(Page-level text extractions)
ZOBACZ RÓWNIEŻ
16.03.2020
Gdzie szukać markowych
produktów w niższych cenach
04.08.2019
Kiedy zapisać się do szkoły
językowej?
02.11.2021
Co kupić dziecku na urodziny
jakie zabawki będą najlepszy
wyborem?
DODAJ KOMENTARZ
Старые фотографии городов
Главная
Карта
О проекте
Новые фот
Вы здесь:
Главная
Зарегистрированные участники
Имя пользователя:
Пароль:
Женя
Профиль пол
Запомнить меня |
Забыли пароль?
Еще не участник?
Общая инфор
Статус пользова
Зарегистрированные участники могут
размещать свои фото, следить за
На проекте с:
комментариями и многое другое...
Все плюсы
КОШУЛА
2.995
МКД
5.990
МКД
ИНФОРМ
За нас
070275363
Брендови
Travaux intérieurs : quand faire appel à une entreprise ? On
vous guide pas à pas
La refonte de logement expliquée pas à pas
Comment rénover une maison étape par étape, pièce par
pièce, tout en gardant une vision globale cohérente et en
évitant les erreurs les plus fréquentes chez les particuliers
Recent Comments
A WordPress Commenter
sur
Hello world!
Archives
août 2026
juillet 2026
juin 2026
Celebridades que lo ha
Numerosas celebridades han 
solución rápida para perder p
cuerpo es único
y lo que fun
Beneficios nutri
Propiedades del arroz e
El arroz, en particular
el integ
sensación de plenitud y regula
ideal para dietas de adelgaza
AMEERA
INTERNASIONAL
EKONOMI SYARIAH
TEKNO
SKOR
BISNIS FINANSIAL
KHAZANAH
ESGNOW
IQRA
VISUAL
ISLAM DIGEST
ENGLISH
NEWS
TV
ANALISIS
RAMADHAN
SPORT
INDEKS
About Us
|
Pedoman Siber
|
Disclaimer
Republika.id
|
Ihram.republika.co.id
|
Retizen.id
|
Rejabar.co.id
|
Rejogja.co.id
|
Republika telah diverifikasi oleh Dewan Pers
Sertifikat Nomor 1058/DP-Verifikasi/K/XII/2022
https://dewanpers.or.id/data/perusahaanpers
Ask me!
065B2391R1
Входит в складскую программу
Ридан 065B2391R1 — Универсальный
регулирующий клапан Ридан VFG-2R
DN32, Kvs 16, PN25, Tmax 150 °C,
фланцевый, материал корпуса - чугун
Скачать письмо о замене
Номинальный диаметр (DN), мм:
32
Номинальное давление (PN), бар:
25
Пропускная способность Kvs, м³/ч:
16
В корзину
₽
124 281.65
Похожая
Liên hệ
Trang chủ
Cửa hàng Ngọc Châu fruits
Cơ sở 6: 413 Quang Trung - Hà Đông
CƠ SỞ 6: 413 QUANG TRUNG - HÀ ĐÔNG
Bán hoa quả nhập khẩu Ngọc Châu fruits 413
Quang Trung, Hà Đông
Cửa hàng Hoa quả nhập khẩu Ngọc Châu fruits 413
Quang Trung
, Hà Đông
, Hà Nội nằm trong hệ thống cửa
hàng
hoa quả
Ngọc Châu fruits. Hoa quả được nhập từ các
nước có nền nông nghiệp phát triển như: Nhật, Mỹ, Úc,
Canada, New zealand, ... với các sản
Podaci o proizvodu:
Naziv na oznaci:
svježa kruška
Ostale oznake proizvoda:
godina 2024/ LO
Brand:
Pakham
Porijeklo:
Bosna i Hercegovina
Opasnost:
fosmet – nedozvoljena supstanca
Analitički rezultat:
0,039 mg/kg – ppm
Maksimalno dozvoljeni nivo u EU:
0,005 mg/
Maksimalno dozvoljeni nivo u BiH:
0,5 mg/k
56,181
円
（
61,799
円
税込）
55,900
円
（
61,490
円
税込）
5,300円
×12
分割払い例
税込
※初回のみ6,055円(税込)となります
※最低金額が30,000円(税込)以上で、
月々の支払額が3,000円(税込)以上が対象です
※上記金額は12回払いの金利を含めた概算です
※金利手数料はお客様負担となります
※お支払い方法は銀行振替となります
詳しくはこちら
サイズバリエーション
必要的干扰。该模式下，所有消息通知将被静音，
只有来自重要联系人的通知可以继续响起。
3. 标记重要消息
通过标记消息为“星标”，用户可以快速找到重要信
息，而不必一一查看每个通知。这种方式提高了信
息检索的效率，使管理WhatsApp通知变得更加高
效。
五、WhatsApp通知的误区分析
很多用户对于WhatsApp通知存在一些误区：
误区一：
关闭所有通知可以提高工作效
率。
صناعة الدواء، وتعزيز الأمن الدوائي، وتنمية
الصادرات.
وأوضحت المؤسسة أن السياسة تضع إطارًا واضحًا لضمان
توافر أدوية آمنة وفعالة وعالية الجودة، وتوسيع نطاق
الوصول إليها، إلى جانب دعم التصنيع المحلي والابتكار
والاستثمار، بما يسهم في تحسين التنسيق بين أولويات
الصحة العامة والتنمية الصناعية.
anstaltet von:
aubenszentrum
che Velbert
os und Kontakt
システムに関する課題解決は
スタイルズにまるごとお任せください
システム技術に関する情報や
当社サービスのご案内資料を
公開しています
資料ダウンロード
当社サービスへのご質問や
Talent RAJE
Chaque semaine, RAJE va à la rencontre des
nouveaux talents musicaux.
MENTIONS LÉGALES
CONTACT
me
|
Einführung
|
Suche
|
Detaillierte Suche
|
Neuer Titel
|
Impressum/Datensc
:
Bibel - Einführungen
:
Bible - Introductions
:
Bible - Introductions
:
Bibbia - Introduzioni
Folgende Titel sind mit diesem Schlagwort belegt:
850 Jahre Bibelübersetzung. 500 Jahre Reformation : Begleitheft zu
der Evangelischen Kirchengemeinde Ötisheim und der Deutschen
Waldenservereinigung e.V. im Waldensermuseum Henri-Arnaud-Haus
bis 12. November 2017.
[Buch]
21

Your assignment: Copy out the entries. Leave every line exactly as it is.

Expected answer:
ZOBACZ RÓWNIEŻ
16.03.2020
Gdzie szukać markowych
produktów w niższych cenach
04.08.2019
Kiedy zapisać się do szkoły
językowej?
02.11.2021
Co kupić dziecku na urodziny
jakie zabawki będą najlepszy
wyborem?
DODAJ KOMENTARZ
Старые фотографии городов
Главная
Карта
О проекте
Новые фот
Вы здесь:
Главная
Зарегистрированные участники
Имя пользователя:
Пароль:
Женя
Профиль пол
Запомнить меня |
Забыли пароль?
Еще не участник?
Общая инфор
Статус пользова
Зарегистрированные участники могут
размещать свои фото, следить за
На проекте с:
комментариями и многое другое...
Все плюсы
КОШУЛА
2.995
МКД
5.990
МКД
ИНФОРМ
За нас
070275363
Брендови
Travaux intérieurs : quand faire appel à une entreprise ? On
vous guide pas à pas
La refonte de logement expliquée pas à pas
Comment rénover une maison étape par étape, pièce par
pièce, tout en gardant une vision globale cohérente et en
évitant les erreurs les plus fréquentes chez les particuliers
Recent Comments
A WordPress Commenter
sur
Hello world!
Archives
août 2026
juillet 2026
juin 2026
Celebridades que lo ha
Numerosas celebridades han 
solución rápida para perder p
cuerpo es único
y lo que fun
Beneficios nutri
Propiedades del arroz e
El arroz, en particular
el integ
sensación de plenitud y regula
ideal para dietas de adelgaza
AMEERA
INTERNASIONAL
EKONOMI SYARIAH
TEKNO
SKOR
BISNIS FINANSIAL
KHAZANAH
ESGNOW
IQRA
VISUAL
ISLAM DIGEST
ENGLISH
NEWS
TV
ANALISIS
RAMADHAN
SPORT
INDEKS
About Us
|
Pedoman Siber
|
Disclaimer
Republika.id
|
Ihram.republika.co.id
|
Retizen.id
|
Rejabar.co.id
|
Rejogja.co.id
|
Republika telah diverifikasi oleh Dewan Pers
Sertifikat Nomor 1058/DP-Verifikasi/K/XII/2022
https://dewanpers.or.id/data/perusahaanpers
Ask me!
065B2391R1
Входит в складскую программу
Ридан 065B2391R1 — Универсальный
регулирующий клапан Ридан VFG-2R
DN32, Kvs 16, PN25, Tmax 150 °C,
фланцевый, материал корпуса - чугун
Скачать письмо о замене
Номинальный диаметр (DN), мм:
32
Номинальное давление (PN), бар:
25
Пропускная способность Kvs, м³/ч:
16
В корзину
₽
124 281.65
Похожая
Liên hệ
Trang chủ
Cửa hàng Ngọc Châu fruits
Cơ sở 6: 413 Quang Trung - Hà Đông
CƠ SỞ 6: 413 QUANG TRUNG - HÀ ĐÔNG
Bán hoa quả nhập khẩu Ngọc Châu fruits 413
Quang Trung, Hà Đông
Cửa hàng Hoa quả nhập khẩu Ngọc Châu fruits 413
Quang Trung
, Hà Đông
, Hà Nội nằm trong hệ thống cửa
hàng
hoa quả
Ngọc Châu fruits. Hoa quả được nhập từ các
nước có nền nông nghiệp phát triển như: Nhật, Mỹ, Úc,
Canada, New zealand, ... với các sản
Podaci o proizvodu:
Naziv na oznaci:
svježa kruška
Ostale oznake proizvoda:
godina 2024/ LO
Brand:
Pakham
Porijeklo:
Bosna i Hercegovina
Opasnost:
fosmet – nedozvoljena supstanca
Analitički rezultat:
0,039 mg/kg – ppm
Maksimalno dozvoljeni nivo u EU:
0,005 mg/
Maksimalno dozvoljeni nivo u BiH:
0,5 mg/k
56,181
円
（
61,799
円
税込）
55,900
円
（
61,490
円
税込）
5,300円
×12
分割払い例
税込
※初回のみ6,055円(税込)となります
※最低金額が30,000円(税込)以上で、
月々の支払額が3,000円(税込)以上が対象です
※上記金額は12回払いの金利を含めた概算です
※金利手数料はお客様負担となります
※お支払い方法は銀行振替となります
詳しくはこちら
サイズバリエーション
必要的干扰。该模式下，所有消息通知将被静音，
只有来自重要联系人的通知可以继续响起。
3. 标记重要消息
通过标记消息为“星标”，用户可以快速找到重要信
息，而不必一一查看每个通知。这种方式提高了信
息检索的效率，使管理WhatsApp通知变得更加高
效。
五、WhatsApp通知的误区分析
很多用户对于WhatsApp通知存在一些误区：
误区一：
关闭所有通知可以提高工作效
率。
صناعة الدواء، وتعزيز الأمن الدوائي، وتنمية
الصادرات.
وأوضحت المؤسسة أن السياسة تضع إطارًا واضحًا لضمان
توافر أدوية آمنة وفعالة وعالية الجودة، وتوسيع نطاق
الوصول إليها، إلى جانب دعم التصنيع المحلي والابتكار
والاستثمار، بما يسهم في تحسين التنسيق بين أولويات
الصحة العامة والتنمية الصناعية.
anstaltet von:
aubenszentrum
che Velbert
os und Kontakt
システムに関する課題解決は
スタイルズにまるごとお任せください
システム技術に関する情報や
当社サービスのご案内資料を
公開しています
資料ダウンロード
当社サービスへのご質問や
Talent RAJE
Chaque semaine, RAJE va à la rencontre des
nouveaux talents musicaux.
MENTIONS LÉGALES
CONTACT
me
|
Einführung
|
Suche
|
Detaillierte Suche
|
Neuer Titel
|
Impressum/Datensc
:
Bibel - Einführungen
:
Bible - Introductions
:
Bible - Introductions
:
Bibbia - Introduzioni
Folgende Titel sind mit diesem Schlagwort belegt:
850 Jahre Bibelübersetzung. 500 Jahre Reformation : Begleitheft zu
der Evangelischen Kirchengemeinde Ötisheim und der Deutschen
Waldenservereinigung e.V. im Waldensermuseum Henri-Arnaud-Haus
bis 12. November 2017.
[Buch]
21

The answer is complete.